OxyContin Manages Pain, yet Can Prove Addictive

by Dr. Rich on June 1, 2013

OxyContin is a strong synthetic opioid that works in the body much like morphine to control people’s pain. Although the drug has proven extremely helpful for pain management, it can bring additional problems to people taking it. OxyContin is highly addictive.

Called oxycodone in its generic form, OxyContin is considered a controlled substance. Physicians who prescribe it for pain control stress how important it is for patients to monitor their intake. In spite of legal and medical precautions, addiction to OxyContin has increased over recent years.

The National Institute on Drug Abuse conducted a study of U.S. high school seniors in 2009 and 2010, revealing that more than five percent of them used OxyContin without holding legitimate prescriptions for it. Of course it is not only young people abusing the drug. Physicians want to help people rid themselves of chronic or severe pain, yet some are erring on the side of under-prescribing pain medications because of drug abuse.

Addiction can sneak up on people, taking them from recreational drug use to dependency before they realize the trouble they are getting into. Often people will deny their addiction. Some spend months or years claiming that they take drugs such as OxyContin on occasion in order to relax.

They believe or say that they believe they are choosing how often they take drugs. They cannot see that the drug has taken control over their lives. OxyContin users can cover a simple checklist to evaluate whether they are addicted.

One warning sign is that the user must take more than the old amount in order to achieve the same effect. Drug takers should ask themselves whether they have ever had a legal problem or come close to getting in legal trouble because of drug use. Someone who prefers taking drugs to other activities has probably developed a drug dependency.

If withdrawal symptoms show up when the person skips the drug, addiction is present. Someone may have the best intentions of quitting drug use, but physical and emotional dependency make kicking the habit difficult. They promise themselves and their loved ones that they will quit yet quitting is something far out of reach.

Black-outs are an additional signal that someone has become addicted. When people cannot remember events that happened when they were under the influence or they realize that they blacked out, drug abuse can be at fault. Lying to friends and family about drug use can also signal drug abuse.

OxyContin abuse dismantles a person’s psychological well-being. Over time it can also cause havoc with someone’s physical health. People who fear they are in trouble with the drug, or for the loved ones of someone who might be hooked on OxyContin, knowing the signs of addiction in detail may help start the process of seeking recovery help.

Eating habits that change drastically, leading to either weight gain or loss, can sometimes signal OxyContin addiction. Changes in sleep patterns can also signal addiction. If someone starts sleeping too much or skipping sleep, substance abuse may be present.

Other indicators include: lack of care in appearance and hygiene, slurred speech, impaired coordination, and shaking.

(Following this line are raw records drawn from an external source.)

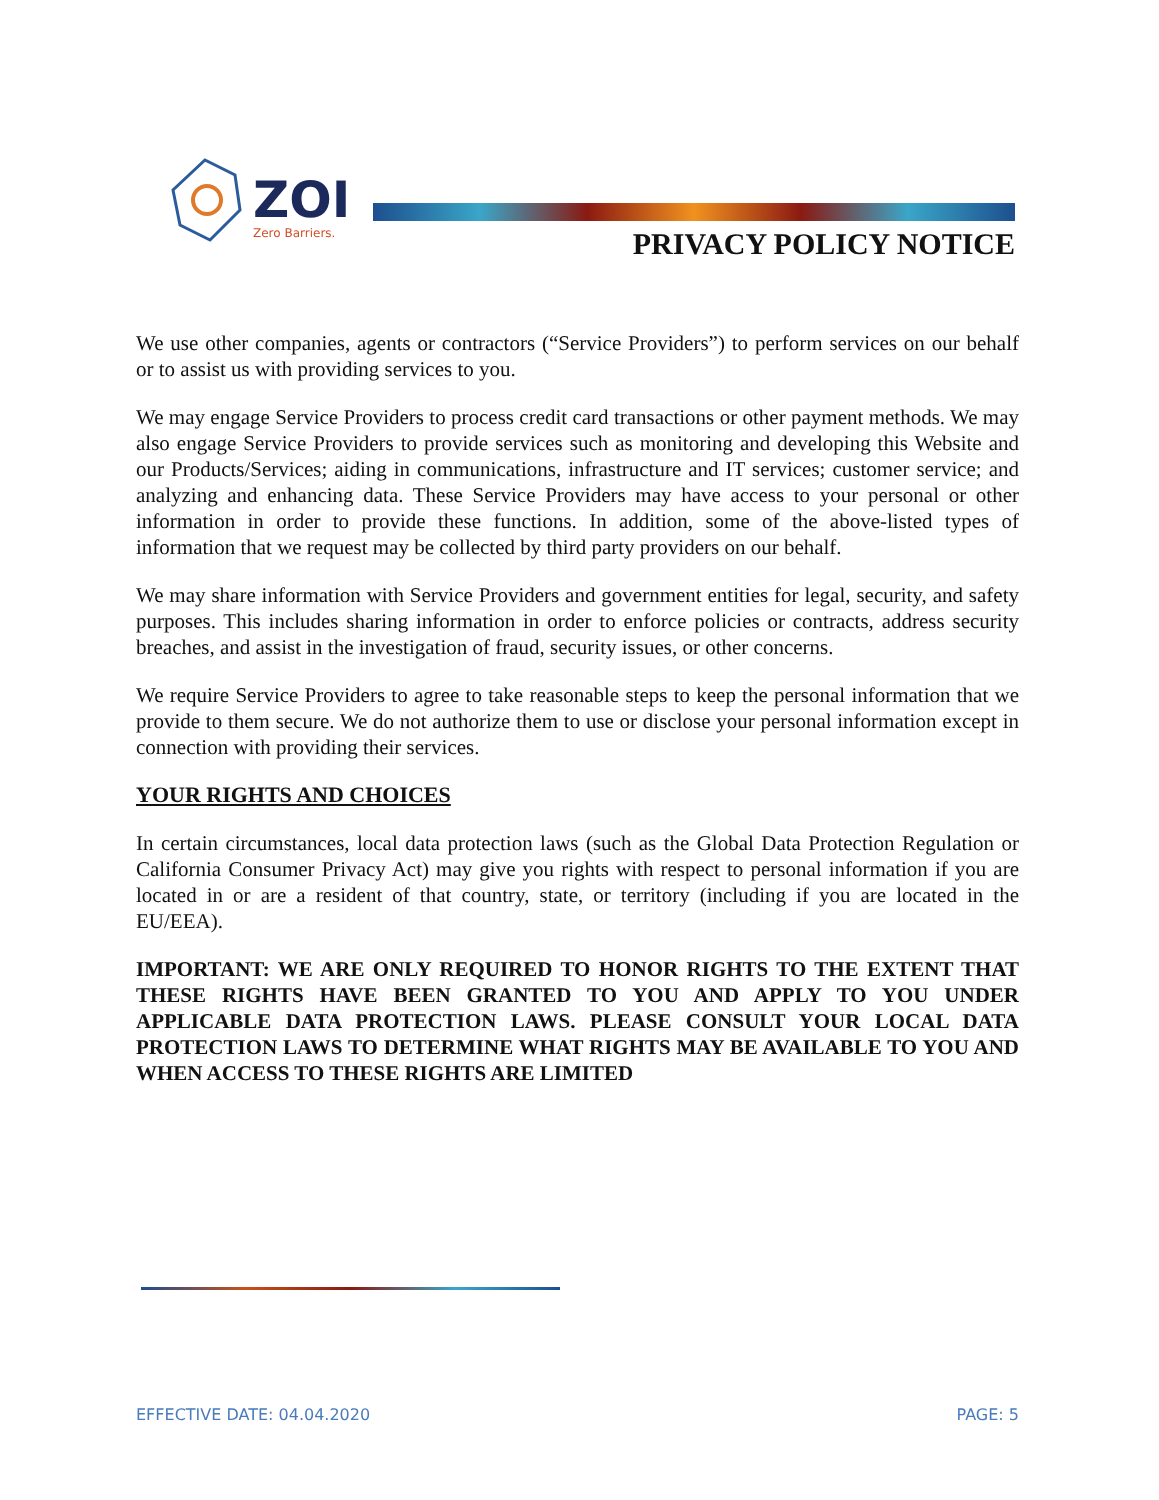ZOI
Zero Barriers.
PRIVACY POLICY NOTICE
We use other companies, agents or contractors (“Service Providers”) to perform services on our behalf or to assist us with providing services to you.
We may engage Service Providers to process credit card transactions or other payment methods. We may also engage Service Providers to provide services such as monitoring and developing this Website and our Products/Services; aiding in communications, infrastructure and IT services; customer service; and analyzing and enhancing data. These Service Providers may have access to your personal or other information in order to provide these functions. In addition, some of the above-listed types of information that we request may be collected by third party providers on our behalf.
We may share information with Service Providers and government entities for legal, security, and safety purposes. This includes sharing information in order to enforce policies or contracts, address security breaches, and assist in the investigation of fraud, security issues, or other concerns.
We require Service Providers to agree to take reasonable steps to keep the personal information that we provide to them secure. We do not authorize them to use or disclose your personal information except in connection with providing their services.
YOUR RIGHTS AND CHOICES
In certain circumstances, local data protection laws (such as the Global Data Protection Regulation or California Consumer Privacy Act) may give you rights with respect to personal information if you are located in or are a resident of that country, state, or territory (including if you are located in the EU/EEA).
IMPORTANT: WE ARE ONLY REQUIRED TO HONOR RIGHTS TO THE EXTENT THAT THESE RIGHTS HAVE BEEN GRANTED TO YOU AND APPLY TO YOU UNDER APPLICABLE DATA PROTECTION LAWS. PLEASE CONSULT YOUR LOCAL DATA PROTECTION LAWS TO DETERMINE WHAT RIGHTS MAY BE AVAILABLE TO YOU AND WHEN ACCESS TO THESE RIGHTS ARE LIMITED
EFFECTIVE DATE: 04.04.2020 PAGE: 5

In addition, bloodshot eyes, changes in eye pupil size, and foul body odors can provide further clues. Behavioral changes can also signal OxyContin addiction.

Mood swings or violent and sudden fits of temper can hint at drug abuse. Other symptoms that may be noticed are bouts of mania in which a person goes from feeling extremely energetic to becoming quite depressed. If someone has been a good student or worker, then drops off in performance at school or work, problems with drugs may be present.

Other behavioral changes include a sudden secretiveness about activities and absences that cannot be explained. A loss of interest in favorite pastimes may be part of the picture as well as tendency for the drug abuser to shut out old friends and family who disapprove of drugs. Financial problems combined with theft from loved ones is sometimes part of the pattern.

Taking OxyContin above prescribed doses can lead to serious side effects. It is important for the person who suffers such symptoms to seek medical help instead of simply going cold turkey off the medicine. Symptoms include: dizziness, fainting, and swelling of the eyes or tongue.

The throat may also swell which can cause hoarseness and difficulty swallowing. Rash or hives may also appear. The heart may begin beating either more or less rapidly, and respiration problems may set in including difficult or reduced breathing.

Another dangerous side effect of OxyContin is seizures. Other problems that are experienced rarely include impotence, decreased testosterone, and enlarged prostate. A very rare side effect is circulatory collapse. Although OxyContin is a wonderful medicine for pain treatment, its use can lead to abuse and addiction. Help is available.